Text:
Begin
This is a Java 1.1 applet. See my Java page for Browser Requirements.
Initially (or after clicking the Reset button) you see a solid Icosahedron inscribed in a wireframe Octahedron. The vertices of the Icosahedron lie on the edges of the Octahedron.
You can morph the polyhedron by adjusting the slider control.
You can rotate the image by dragging with the mouse.
The "text box" above the slider shows its setting, which varies from 0.0 to 1.0 in steps of 0.001. (The slider is a "native" control, which is known to have peculiar behaviors on certain platforms -- you may not be able to adjust it all the way to 1.0.)
By adjusting the slider, you can see these polyhedra:
Polyhedron | Slider Setting | Exact |
Octahedron | 0.0 | 0 |
Icosahedron | 0.382 | 1/(1+G) |
Cuboctahedron | 0.5 | 1/2 |
Regular Dodecahedron | 0.618 | G/(1+G) |
Rhombic Dodecahedron | 0.667 | 2/3 |
Regular Dodecahedron | 0.724 | (1+G)/(2+G) |
Tiny cube | Approaching 1.0 | Approaching 1.0 |
Where G is the golden ratio: (1+sqrt(5))/2.
On each of the 8 faces of the Octahedron, we connect the three selected edge-points to form an equilateral triangle (green).
End
Tasks to complete:
A. Reproduce the polyhedron applet text word for word, starting at "You can rotate" and ending at "equilateral triangle (green).".
B. In the polyhedron applet text, what slider setting gives the Cuboctahedron?
C. Write the next part of the polyhedron applet text, picking up after its last sentence.
None of the data after this point is needed.

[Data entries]
Begin
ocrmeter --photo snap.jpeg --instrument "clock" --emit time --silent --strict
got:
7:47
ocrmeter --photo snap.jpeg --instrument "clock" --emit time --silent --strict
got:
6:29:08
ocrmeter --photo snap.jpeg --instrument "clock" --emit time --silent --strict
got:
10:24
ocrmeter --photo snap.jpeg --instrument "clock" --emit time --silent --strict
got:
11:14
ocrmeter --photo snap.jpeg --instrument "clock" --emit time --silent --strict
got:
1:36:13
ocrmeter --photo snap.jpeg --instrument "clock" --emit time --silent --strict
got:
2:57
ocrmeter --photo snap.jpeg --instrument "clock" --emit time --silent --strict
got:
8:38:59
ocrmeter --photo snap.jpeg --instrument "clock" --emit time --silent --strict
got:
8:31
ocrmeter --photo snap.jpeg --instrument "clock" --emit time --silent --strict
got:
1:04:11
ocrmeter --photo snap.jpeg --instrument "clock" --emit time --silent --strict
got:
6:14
End
Begin
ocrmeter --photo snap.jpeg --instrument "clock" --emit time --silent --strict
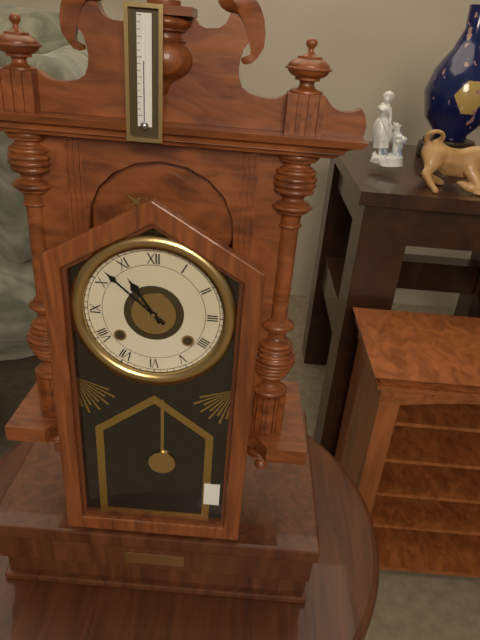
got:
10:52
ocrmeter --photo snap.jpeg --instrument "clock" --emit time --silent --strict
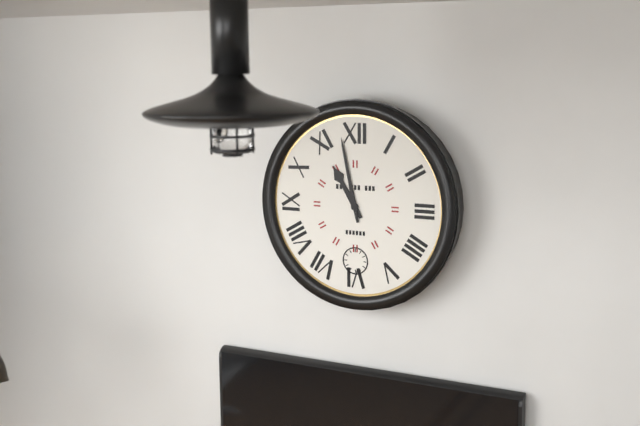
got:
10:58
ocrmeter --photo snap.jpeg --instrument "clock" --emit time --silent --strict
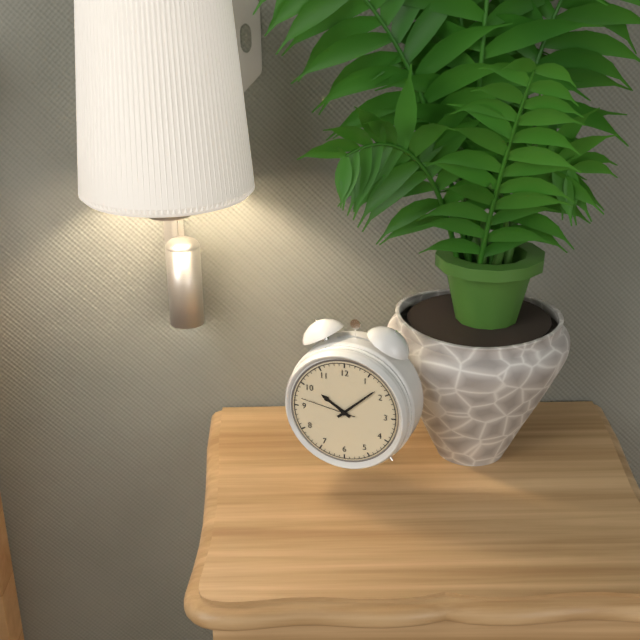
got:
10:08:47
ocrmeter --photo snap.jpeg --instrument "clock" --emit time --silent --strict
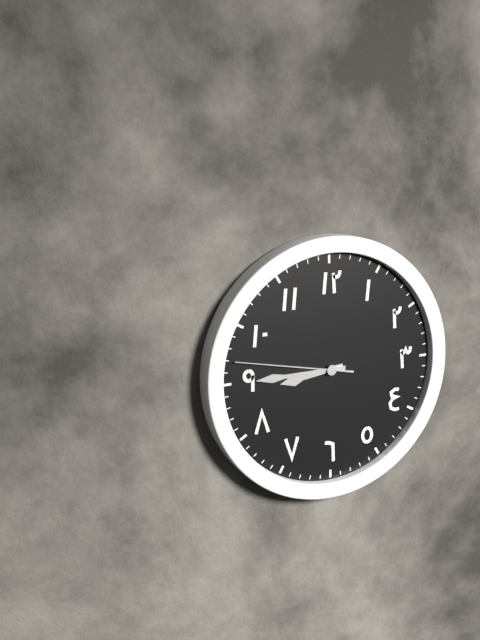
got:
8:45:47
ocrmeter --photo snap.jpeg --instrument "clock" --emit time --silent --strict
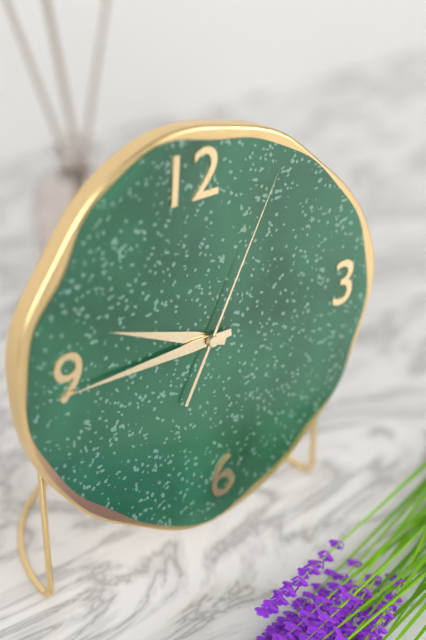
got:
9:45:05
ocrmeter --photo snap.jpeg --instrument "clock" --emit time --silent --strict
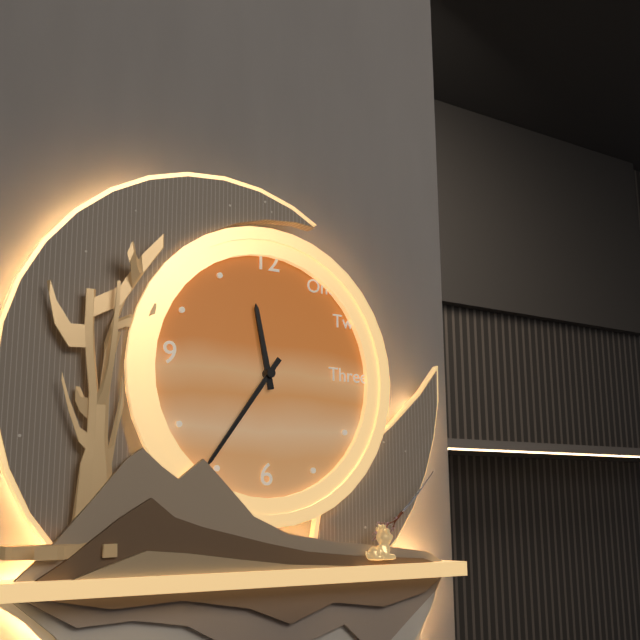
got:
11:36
End
Begin
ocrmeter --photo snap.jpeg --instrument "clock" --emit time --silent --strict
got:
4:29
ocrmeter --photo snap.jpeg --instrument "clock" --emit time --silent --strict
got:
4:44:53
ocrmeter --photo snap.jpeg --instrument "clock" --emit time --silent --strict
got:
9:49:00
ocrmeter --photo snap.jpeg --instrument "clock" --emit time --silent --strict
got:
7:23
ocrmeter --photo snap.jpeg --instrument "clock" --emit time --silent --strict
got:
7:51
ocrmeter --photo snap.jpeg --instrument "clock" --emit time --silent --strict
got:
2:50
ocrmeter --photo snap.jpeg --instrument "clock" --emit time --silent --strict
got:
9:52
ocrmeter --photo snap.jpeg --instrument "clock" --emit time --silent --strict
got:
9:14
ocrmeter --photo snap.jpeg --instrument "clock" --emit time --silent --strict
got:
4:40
End
Answers provided:
A.
You can rotate the image by dragging with the mouse.
The "text box" above the slider shows its setting, which varies from 0.0 to 1.0 in steps of 0.001. (The slider is a "native" control, which is known to have peculiar behaviors on certain platforms -- you may not be able to adjust it all the way to 1.0.)
By adjusting the slider, you can see these polyhedra:
Polyhedron | Slider Setting | Exact |
Octahedron | 0.0 | 0 |
Icosahedron | 0.382 | 1/(1+G) |
Cuboctahedron | 0.5 | 1/2 |
Regular Dodecahedron | 0.618 | G/(1+G) |
Rhombic Dodecahedron | 0.667 | 2/3 |
Regular Dodecahedron | 0.724 | (1+G)/(2+G) |
Tiny cube | Approaching 1.0 | Approaching 1.0 |
Where G is the golden ratio: (1+sqrt(5))/2.
On each of the 8 faces of the Octahedron, we connect the three selected edge-points to form an equilateral triangle (green).

B. 0.5

C.
Twelve isoceles triangles (blue) are made by connecting edge-points from adjacent Octrahedron faces (two blue triangles under each of the 6 vertices).
The total number of triangles is 20 (8 green equilateral and 12 blue isoceles).
For a particular slider setting (approximately 0.382), the blue triangles become equilateral (and thus equal to the green triangles) and an icosahedron is formed.
At this particular slider setting, the edge is divided into a larger and smaller part whose lengths are related by the Golden Ratio.
This method of constructing the icosahedron is useful because it provides a quick way to calculate
icosahedron vertex coordinates if you know octahedron vertex coordinates.
Octahedron vertex coordinates are easy to write down. Here are vertices for an octahedron of edge length
sqrt(2):
( 1, 0, 0)
(-1, 0, 0)
( 0, 1, 0)
( 0,-1, 0)
( 0, 0, 1)
( 0, 0,-1)
If the slider is set to 0.5, the blue triangles become right-angled, and pairs of them merge to form the six square faces of a Cuboctahedron.
Understanding what is happening here is a little tricky. I have to explain what the applet is actually doing. It uses a method of "slicing" that is a spin-off from my Hyperspace Polytope Slicer. The blue surfaces are made by slicing the Octahedron with infinite planes. These planes are defined by triplets of selected edge-points, as described above.
For slider settings <0.5 (described above), the effect of the slicing is easy to see because the slices create the blue triangles whose corners are the selected edge-points that define the slicing plane. Each pair of slicing planes meets in a raised edge under an Octahedron vertex.
When the slider setting reaches 0.5, that edge is no longer raised. In fact there is no edge because the pair of slicing planes coincide.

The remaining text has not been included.